Dataset excerpts
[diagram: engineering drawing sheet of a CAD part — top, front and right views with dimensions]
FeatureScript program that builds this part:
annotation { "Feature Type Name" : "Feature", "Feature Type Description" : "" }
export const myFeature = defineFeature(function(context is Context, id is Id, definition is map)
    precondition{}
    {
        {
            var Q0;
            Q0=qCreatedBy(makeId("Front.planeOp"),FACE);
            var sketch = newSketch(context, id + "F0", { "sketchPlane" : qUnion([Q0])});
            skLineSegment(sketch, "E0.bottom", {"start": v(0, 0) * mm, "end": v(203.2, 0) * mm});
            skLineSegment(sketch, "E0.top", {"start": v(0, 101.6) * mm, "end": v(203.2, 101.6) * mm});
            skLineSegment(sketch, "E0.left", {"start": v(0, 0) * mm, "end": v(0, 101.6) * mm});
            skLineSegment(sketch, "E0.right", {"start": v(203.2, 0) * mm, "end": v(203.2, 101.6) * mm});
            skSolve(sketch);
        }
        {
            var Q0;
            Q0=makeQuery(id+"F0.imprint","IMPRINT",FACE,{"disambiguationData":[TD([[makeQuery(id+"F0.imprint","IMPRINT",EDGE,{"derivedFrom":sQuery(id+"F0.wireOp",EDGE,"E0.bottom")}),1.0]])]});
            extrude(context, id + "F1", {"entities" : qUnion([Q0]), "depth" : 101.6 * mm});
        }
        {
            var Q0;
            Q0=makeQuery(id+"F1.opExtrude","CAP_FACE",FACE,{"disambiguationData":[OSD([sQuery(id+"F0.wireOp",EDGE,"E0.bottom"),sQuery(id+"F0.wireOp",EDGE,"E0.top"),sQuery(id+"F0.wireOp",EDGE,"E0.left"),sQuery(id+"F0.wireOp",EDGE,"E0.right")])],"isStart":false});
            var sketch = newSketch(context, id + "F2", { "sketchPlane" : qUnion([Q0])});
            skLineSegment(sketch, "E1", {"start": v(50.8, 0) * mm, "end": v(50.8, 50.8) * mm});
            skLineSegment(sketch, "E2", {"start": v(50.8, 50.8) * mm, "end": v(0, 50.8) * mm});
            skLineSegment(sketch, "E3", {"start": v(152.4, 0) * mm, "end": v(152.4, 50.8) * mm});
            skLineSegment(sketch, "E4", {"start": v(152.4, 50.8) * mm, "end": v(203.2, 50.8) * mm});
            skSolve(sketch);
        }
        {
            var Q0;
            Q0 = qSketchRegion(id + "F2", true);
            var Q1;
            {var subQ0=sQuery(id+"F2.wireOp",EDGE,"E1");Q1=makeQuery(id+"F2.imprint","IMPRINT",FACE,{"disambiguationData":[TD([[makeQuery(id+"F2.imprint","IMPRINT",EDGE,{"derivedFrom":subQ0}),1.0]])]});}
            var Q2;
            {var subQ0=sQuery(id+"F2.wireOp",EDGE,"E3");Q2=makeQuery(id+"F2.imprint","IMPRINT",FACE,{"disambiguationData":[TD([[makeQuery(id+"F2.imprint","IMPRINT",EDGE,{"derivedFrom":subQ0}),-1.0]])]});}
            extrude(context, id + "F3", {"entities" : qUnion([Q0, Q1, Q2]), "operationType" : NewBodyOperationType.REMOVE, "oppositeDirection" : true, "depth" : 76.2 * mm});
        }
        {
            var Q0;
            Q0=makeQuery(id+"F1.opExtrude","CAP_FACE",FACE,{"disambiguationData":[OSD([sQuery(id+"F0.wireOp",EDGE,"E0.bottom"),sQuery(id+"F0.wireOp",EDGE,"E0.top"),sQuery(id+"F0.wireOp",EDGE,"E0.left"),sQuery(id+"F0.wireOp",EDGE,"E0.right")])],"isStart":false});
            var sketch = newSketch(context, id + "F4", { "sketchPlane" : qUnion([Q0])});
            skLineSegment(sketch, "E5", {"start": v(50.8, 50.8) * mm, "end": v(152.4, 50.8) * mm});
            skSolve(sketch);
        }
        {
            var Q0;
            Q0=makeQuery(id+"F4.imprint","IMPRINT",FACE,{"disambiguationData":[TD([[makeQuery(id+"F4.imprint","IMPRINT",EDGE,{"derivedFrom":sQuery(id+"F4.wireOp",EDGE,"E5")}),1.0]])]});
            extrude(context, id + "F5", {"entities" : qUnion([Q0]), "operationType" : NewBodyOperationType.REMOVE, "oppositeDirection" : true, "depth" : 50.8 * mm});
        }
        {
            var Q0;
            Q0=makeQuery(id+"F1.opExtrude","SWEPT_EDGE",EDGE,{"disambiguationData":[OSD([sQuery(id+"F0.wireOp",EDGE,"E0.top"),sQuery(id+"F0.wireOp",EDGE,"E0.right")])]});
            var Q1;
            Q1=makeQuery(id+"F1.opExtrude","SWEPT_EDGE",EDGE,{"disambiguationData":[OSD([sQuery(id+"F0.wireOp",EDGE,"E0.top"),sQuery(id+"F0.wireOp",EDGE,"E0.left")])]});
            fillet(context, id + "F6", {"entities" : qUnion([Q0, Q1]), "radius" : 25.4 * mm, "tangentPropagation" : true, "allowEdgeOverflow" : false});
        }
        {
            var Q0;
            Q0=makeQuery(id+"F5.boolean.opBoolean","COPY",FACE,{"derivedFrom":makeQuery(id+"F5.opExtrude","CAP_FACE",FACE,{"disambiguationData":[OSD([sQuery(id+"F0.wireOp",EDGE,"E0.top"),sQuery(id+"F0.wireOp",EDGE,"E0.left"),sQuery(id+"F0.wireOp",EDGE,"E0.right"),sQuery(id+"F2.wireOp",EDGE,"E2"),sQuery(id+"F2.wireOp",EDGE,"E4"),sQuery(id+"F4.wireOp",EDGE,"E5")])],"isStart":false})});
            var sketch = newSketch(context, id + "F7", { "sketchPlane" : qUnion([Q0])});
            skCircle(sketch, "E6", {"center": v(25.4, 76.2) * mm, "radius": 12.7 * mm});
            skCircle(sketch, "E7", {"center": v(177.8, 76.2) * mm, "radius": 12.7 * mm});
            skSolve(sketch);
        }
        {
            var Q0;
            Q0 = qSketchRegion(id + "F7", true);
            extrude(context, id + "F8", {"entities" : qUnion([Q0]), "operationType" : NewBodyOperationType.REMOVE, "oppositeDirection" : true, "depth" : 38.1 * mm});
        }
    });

*Problem*. Reproduce every entry above word for word, changing nothing.

*Complete output*.
[diagram: engineering drawing sheet of a CAD part — top, front and right views with dimensions]
FeatureScript program that builds this part:
annotation { "Feature Type Name" : "Feature", "Feature Type Description" : "" }
export const myFeature = defineFeature(function(context is Context, id is Id, definition is map)
    precondition{}
    {
        {
            var Q0;
            Q0=qCreatedBy(makeId("Front.planeOp"),FACE);
            var sketch = newSketch(context, id + "F0", { "sketchPlane" : qUnion([Q0])});
            skLineSegment(sketch, "E0.bottom", {"start": v(0, 0) * mm, "end": v(203.2, 0) * mm});
            skLineSegment(sketch, "E0.top", {"start": v(0, 101.6) * mm, "end": v(203.2, 101.6) * mm});
            skLineSegment(sketch, "E0.left", {"start": v(0, 0) * mm, "end": v(0, 101.6) * mm});
            skLineSegment(sketch, "E0.right", {"start": v(203.2, 0) * mm, "end": v(203.2, 101.6) * mm});
            skSolve(sketch);
        }
        {
            var Q0;
            Q0=makeQuery(id+"F0.imprint","IMPRINT",FACE,{"disambiguationData":[TD([[makeQuery(id+"F0.imprint","IMPRINT",EDGE,{"derivedFrom":sQuery(id+"F0.wireOp",EDGE,"E0.bottom")}),1.0]])]});
            extrude(context, id + "F1", {"entities" : qUnion([Q0]), "depth" : 101.6 * mm});
        }
        {
            var Q0;
            Q0=makeQuery(id+"F1.opExtrude","CAP_FACE",FACE,{"disambiguationData":[OSD([sQuery(id+"F0.wireOp",EDGE,"E0.bottom"),sQuery(id+"F0.wireOp",EDGE,"E0.top"),sQuery(id+"F0.wireOp",EDGE,"E0.left"),sQuery(id+"F0.wireOp",EDGE,"E0.right")])],"isStart":false});
            var sketch = newSketch(context, id + "F2", { "sketchPlane" : qUnion([Q0])});
            skLineSegment(sketch, "E1", {"start": v(50.8, 0) * mm, "end": v(50.8, 50.8) * mm});
            skLineSegment(sketch, "E2", {"start": v(50.8, 50.8) * mm, "end": v(0, 50.8) * mm});
            skLineSegment(sketch, "E3", {"start": v(152.4, 0) * mm, "end": v(152.4, 50.8) * mm});
            skLineSegment(sketch, "E4", {"start": v(152.4, 50.8) * mm, "end": v(203.2, 50.8) * mm});
            skSolve(sketch);
        }
        {
            var Q0;
            Q0 = qSketchRegion(id + "F2", true);
            var Q1;
            {var subQ0=sQuery(id+"F2.wireOp",EDGE,"E1");Q1=makeQuery(id+"F2.imprint","IMPRINT",FACE,{"disambiguationData":[TD([[makeQuery(id+"F2.imprint","IMPRINT",EDGE,{"derivedFrom":subQ0}),1.0]])]});}
            var Q2;
            {var subQ0=sQuery(id+"F2.wireOp",EDGE,"E3");Q2=makeQuery(id+"F2.imprint","IMPRINT",FACE,{"disambiguationData":[TD([[makeQuery(id+"F2.imprint","IMPRINT",EDGE,{"derivedFrom":subQ0}),-1.0]])]});}
            extrude(context, id + "F3", {"entities" : qUnion([Q0, Q1, Q2]), "operationType" : NewBodyOperationType.REMOVE, "oppositeDirection" : true, "depth" : 76.2 * mm});
        }
        {
            var Q0;
            Q0=makeQuery(id+"F1.opExtrude","CAP_FACE",FACE,{"disambiguationData":[OSD([sQuery(id+"F0.wireOp",EDGE,"E0.bottom"),sQuery(id+"F0.wireOp",EDGE,"E0.top"),sQuery(id+"F0.wireOp",EDGE,"E0.left"),sQuery(id+"F0.wireOp",EDGE,"E0.right")])],"isStart":false});
            var sketch = newSketch(context, id + "F4", { "sketchPlane" : qUnion([Q0])});
            skLineSegment(sketch, "E5", {"start": v(50.8, 50.8) * mm, "end": v(152.4, 50.8) * mm});
            skSolve(sketch);
        }
        {
            var Q0;
            Q0=makeQuery(id+"F4.imprint","IMPRINT",FACE,{"disambiguationData":[TD([[makeQuery(id+"F4.imprint","IMPRINT",EDGE,{"derivedFrom":sQuery(id+"F4.wireOp",EDGE,"E5")}),1.0]])]});
            extrude(context, id + "F5", {"entities" : qUnion([Q0]), "operationType" : NewBodyOperationType.REMOVE, "oppositeDirection" : true, "depth" : 50.8 * mm});
        }
        {
            var Q0;
            Q0=makeQuery(id+"F1.opExtrude","SWEPT_EDGE",EDGE,{"disambiguationData":[OSD([sQuery(id+"F0.wireOp",EDGE,"E0.top"),sQuery(id+"F0.wireOp",EDGE,"E0.right")])]});
            var Q1;
            Q1=makeQuery(id+"F1.opExtrude","SWEPT_EDGE",EDGE,{"disambiguationData":[OSD([sQuery(id+"F0.wireOp",EDGE,"E0.top"),sQuery(id+"F0.wireOp",EDGE,"E0.left")])]});
            fillet(context, id + "F6", {"entities" : qUnion([Q0, Q1]), "radius" : 25.4 * mm, "tangentPropagation" : true, "allowEdgeOverflow" : false});
        }
        {
            var Q0;
            Q0=makeQuery(id+"F5.boolean.opBoolean","COPY",FACE,{"derivedFrom":makeQuery(id+"F5.opExtrude","CAP_FACE",FACE,{"disambiguationData":[OSD([sQuery(id+"F0.wireOp",EDGE,"E0.top"),sQuery(id+"F0.wireOp",EDGE,"E0.left"),sQuery(id+"F0.wireOp",EDGE,"E0.right"),sQuery(id+"F2.wireOp",EDGE,"E2"),sQuery(id+"F2.wireOp",EDGE,"E4"),sQuery(id+"F4.wireOp",EDGE,"E5")])],"isStart":false})});
            var sketch = newSketch(context, id + "F7", { "sketchPlane" : qUnion([Q0])});
            skCircle(sketch, "E6", {"center": v(25.4, 76.2) * mm, "radius": 12.7 * mm});
            skCircle(sketch, "E7", {"center": v(177.8, 76.2) * mm, "radius": 12.7 * mm});
            skSolve(sketch);
        }
        {
            var Q0;
            Q0 = qSketchRegion(id + "F7", true);
            extrude(context, id + "F8", {"entities" : qUnion([Q0]), "operationType" : NewBodyOperationType.REMOVE, "oppositeDirection" : true, "depth" : 38.1 * mm});
        }
    });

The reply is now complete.